▶ [What you should do]
Rewrite the post on mitochondria and neuronal development from "There are striking" up to and including "they do it?", changing "developmental timelines" to "developmental schedules".

▶ [Excerpt provided]
- Opening Delimiter -

Mitochondria Set the Tempo for Neuronal Development
Post by Elisa Guma
The takeaway
The development of neurons and mitochondria in the cerebral cortex takes considerably longer in the human brain than in other species, such as mice. Accelerating mitochondrial metabolism seems to accelerate human neuronal maturation, indicating that they are important regulators of the pace at which the brain develops.
What's the science?
There are striking species differences in the amount of time required for brains to develop, wherein the human brain develops over the course of months to years, while the mouse brain develops over the course of weeks. It is unclear what is responsible for these differences, however, given the important role that mitochondria play in driving cell maturation, they may also play a key role in modulating the differences in developmental timelines of cortical neurons. This week in Science, Iwata and colleagues investigate the role that mitochondria have in determining the developmental timelines of cortical neurons across the human and mouse brain.
How did they do it?

- Closing Delimiter -

Collected data
- Opening Delimiter -

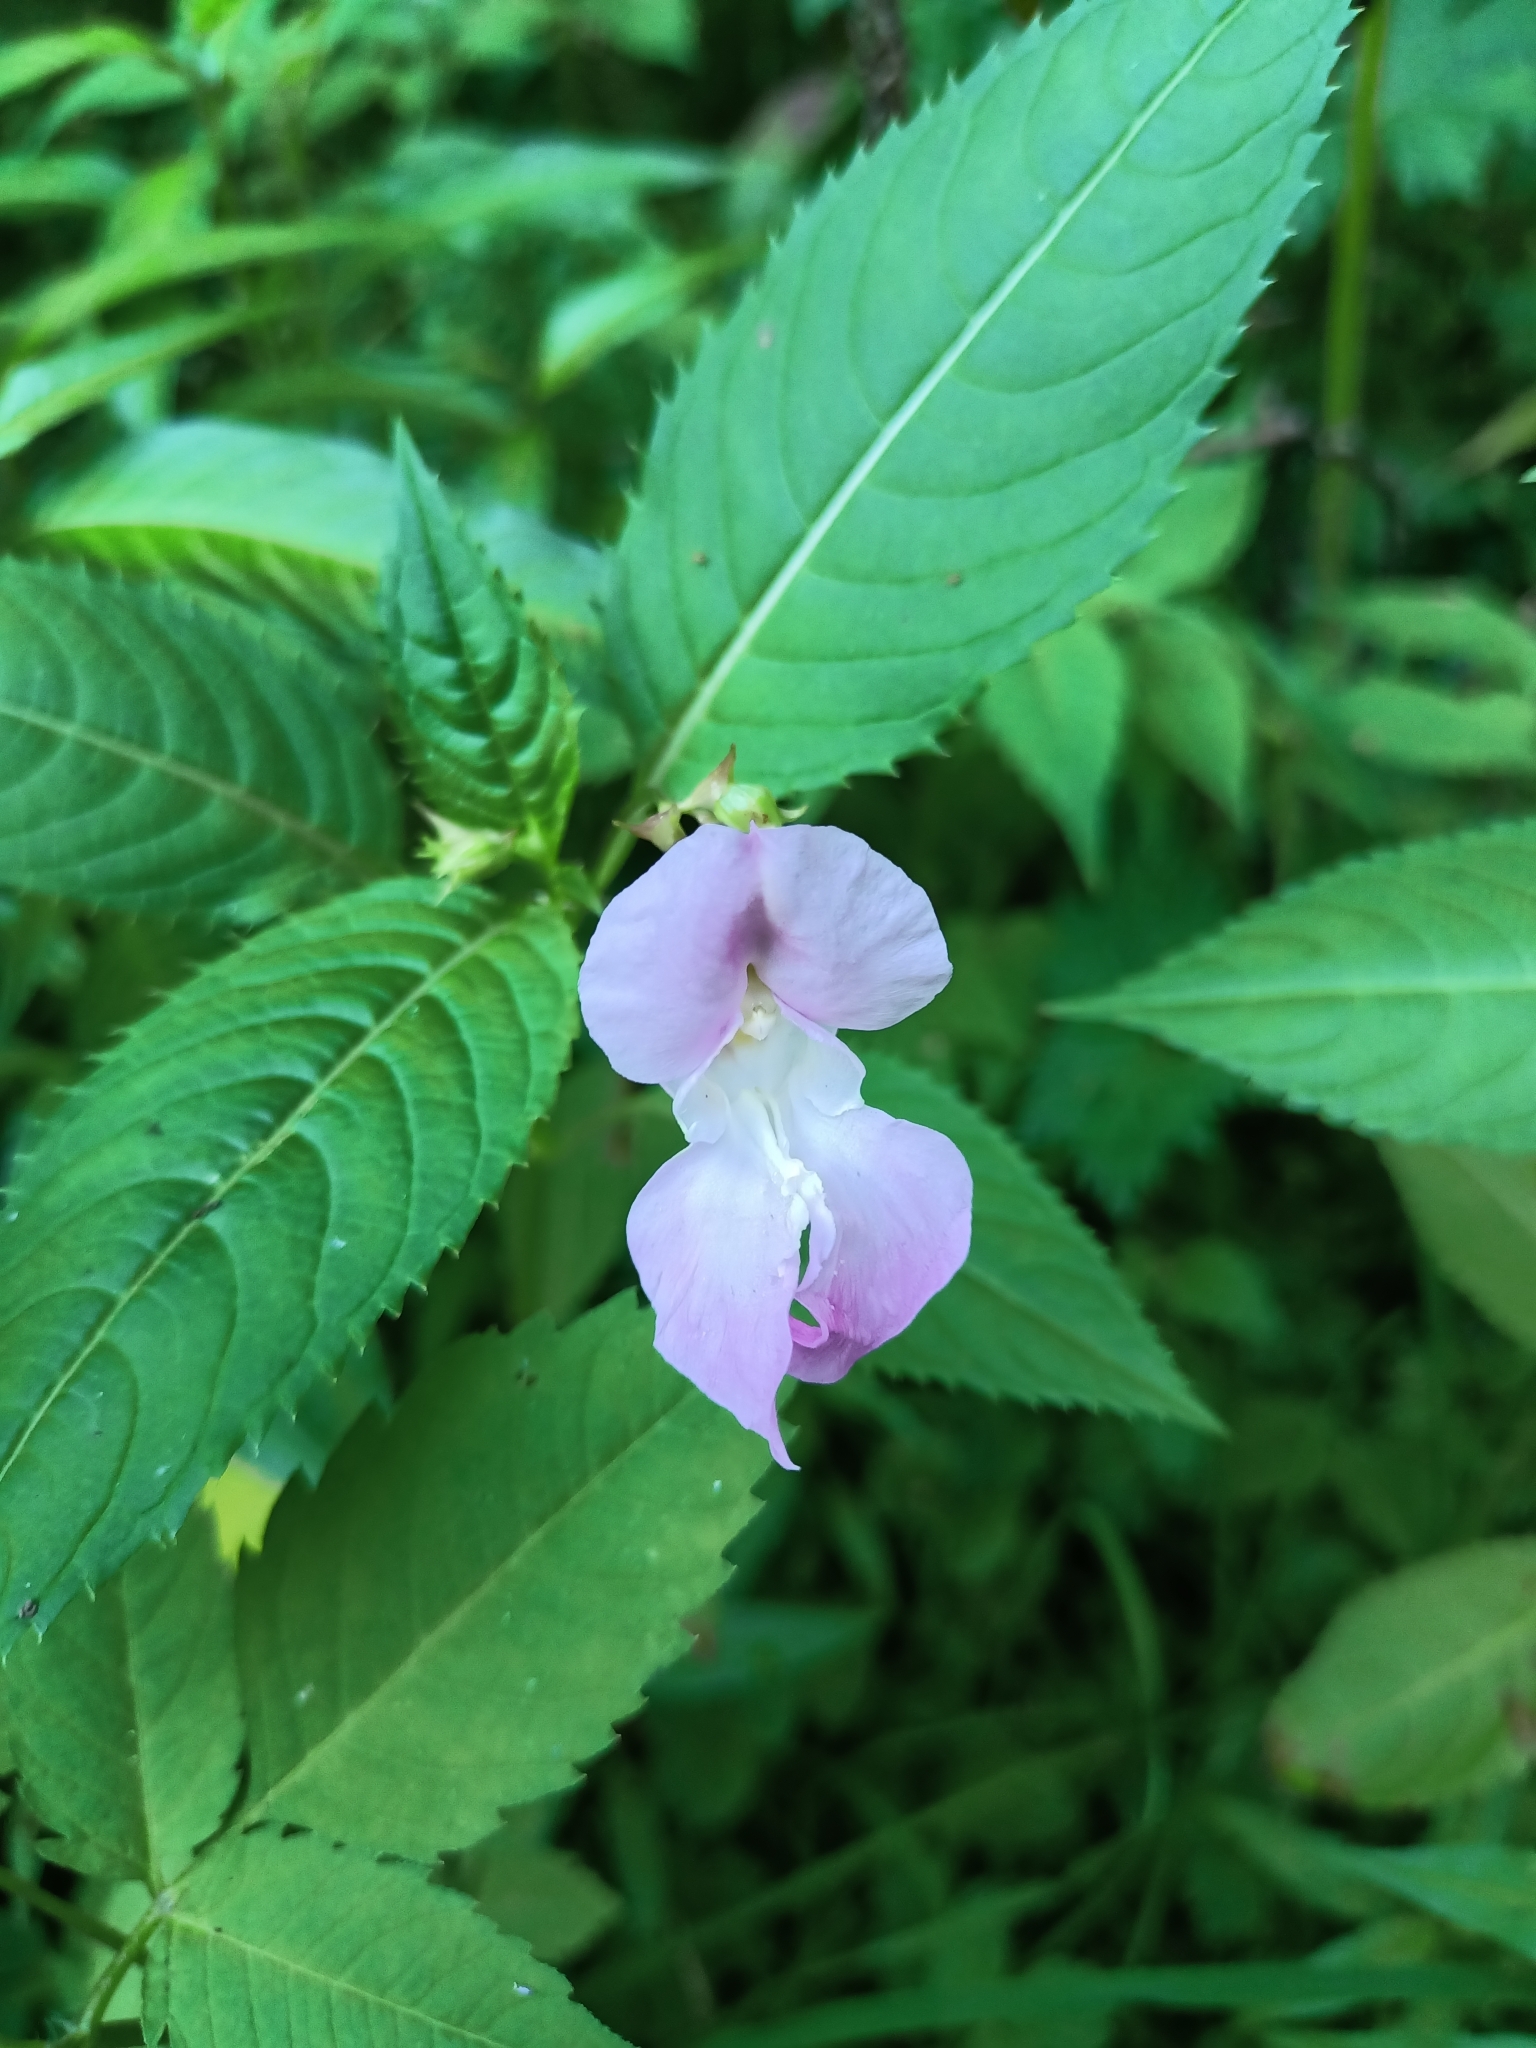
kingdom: Plantae
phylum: Tracheophyta
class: Magnoliopsida
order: Ericales
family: Balsaminaceae
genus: Impatiens
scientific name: Impatiens glandulifera
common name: Himalayan balsam
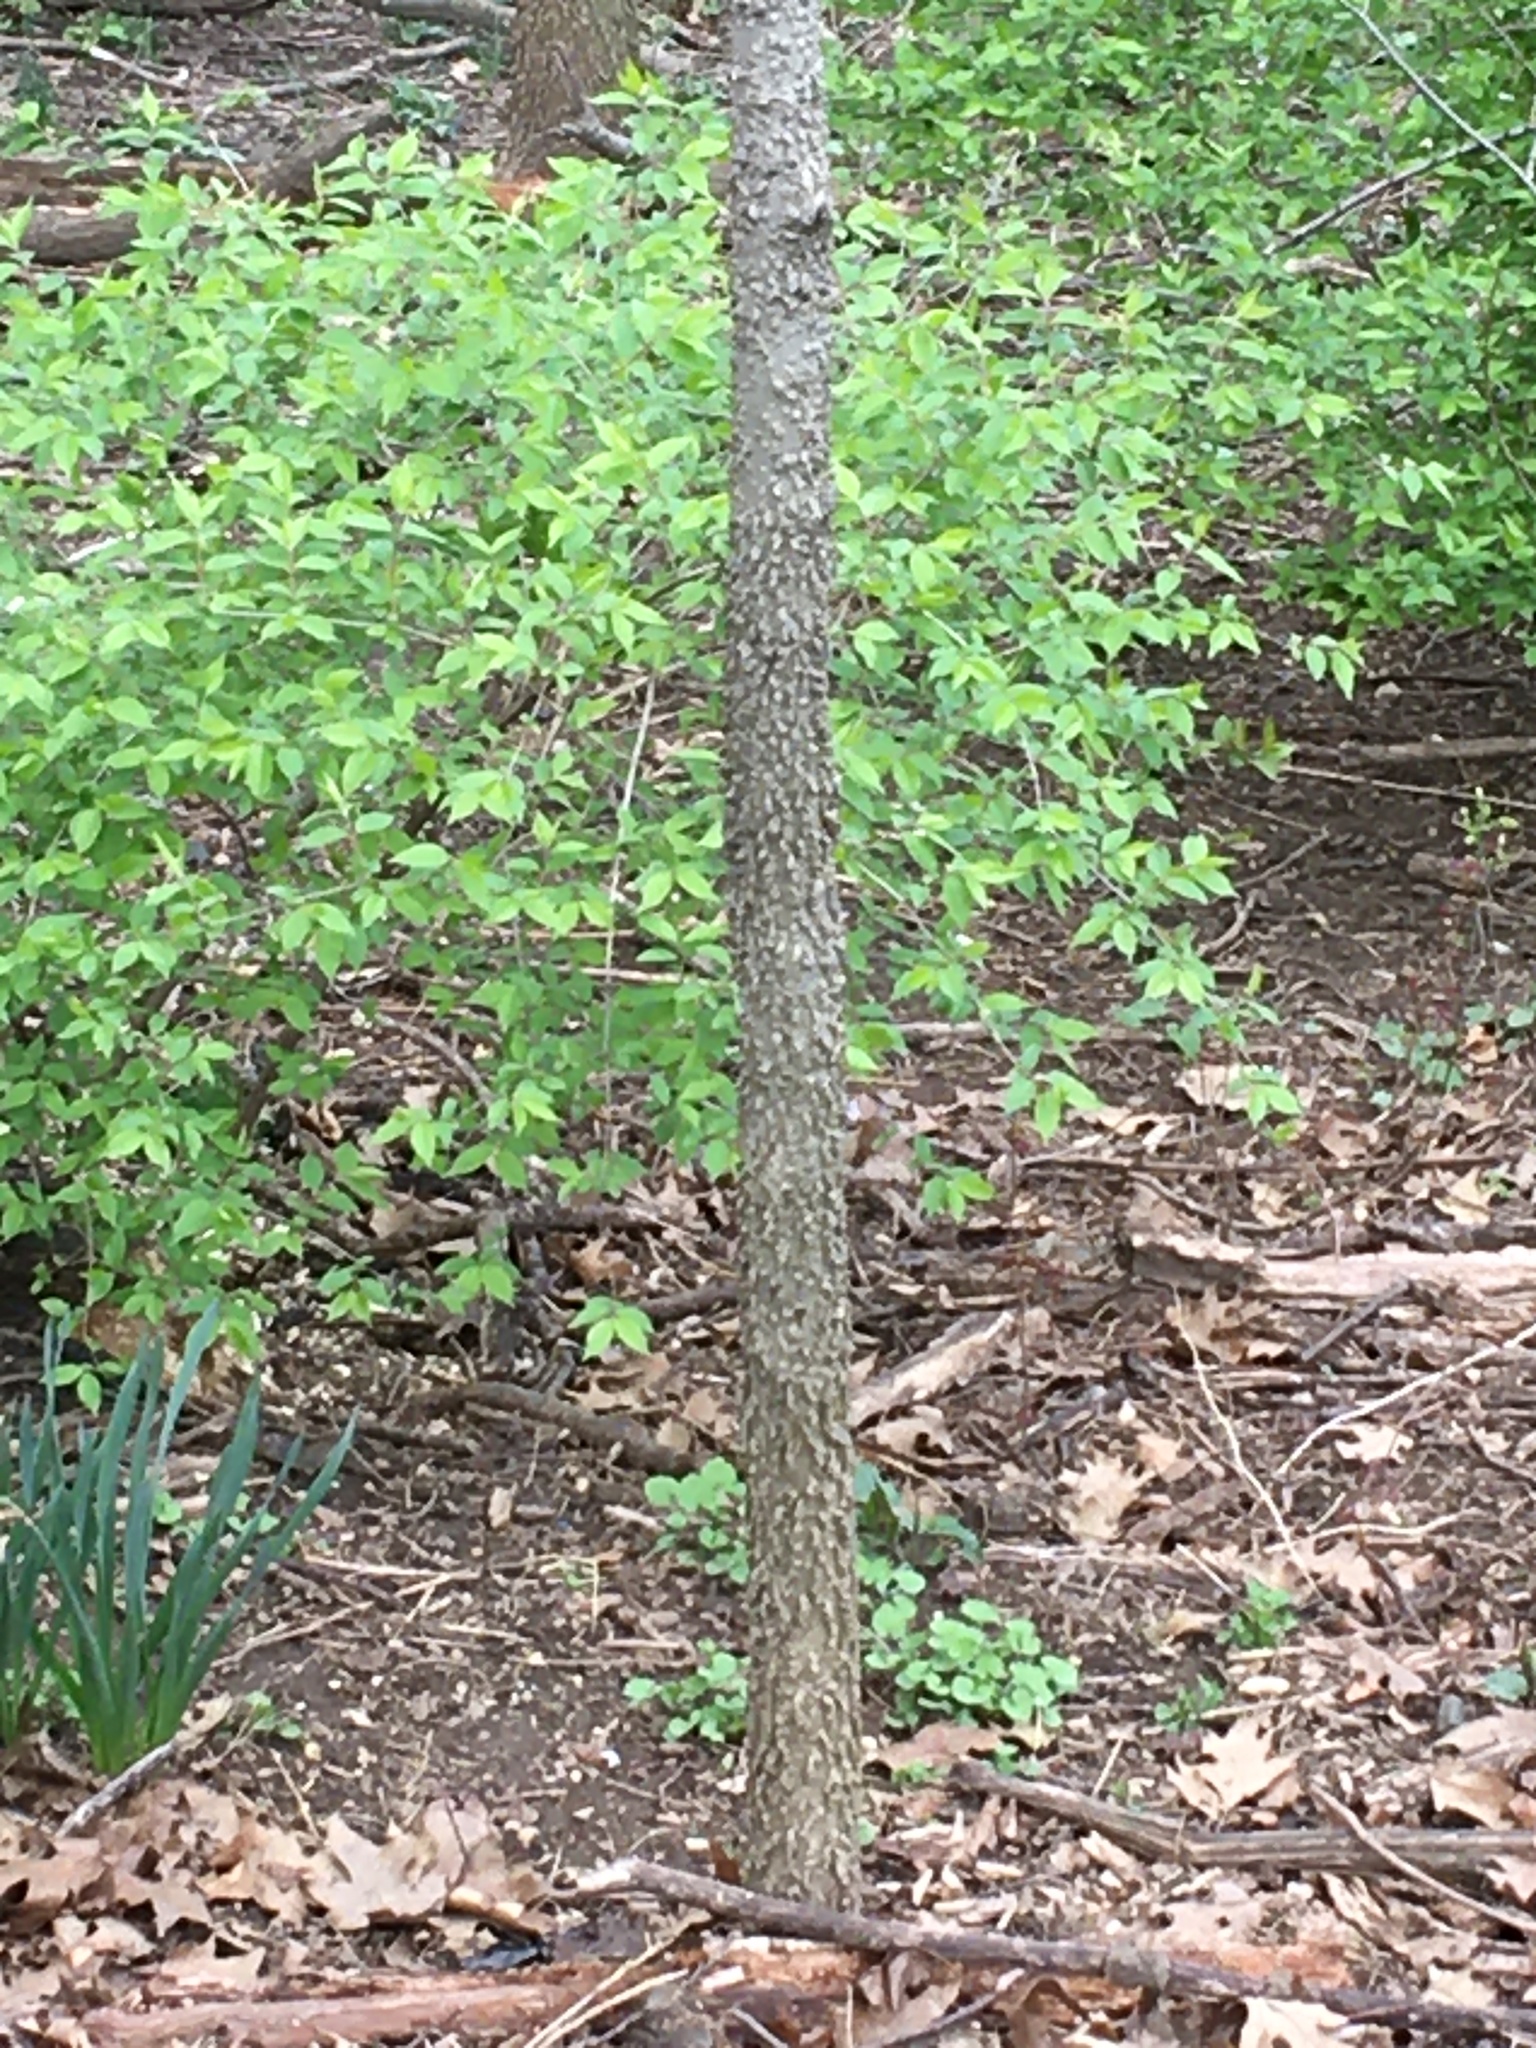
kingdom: Plantae
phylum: Tracheophyta
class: Magnoliopsida
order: Rosales
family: Cannabaceae
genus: Celtis
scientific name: Celtis occidentalis
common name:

- Closing Delimiter -

▶ [Result for this exercise]
There are striking species differences in the amount of time required for brains to develop, wherein the human brain develops over the course of months to years, while the mouse brain develops over the course of weeks. It is unclear what is responsible for these differences, however, given the important role that mitochondria play in driving cell maturation, they may also play a key role in modulating the differences in developmental schedules of cortical neurons. This week in Science, Iwata and colleagues investigate the role that mitochondria have in determining the developmental schedules of cortical neurons across the human and mouse brain.
How did they do it?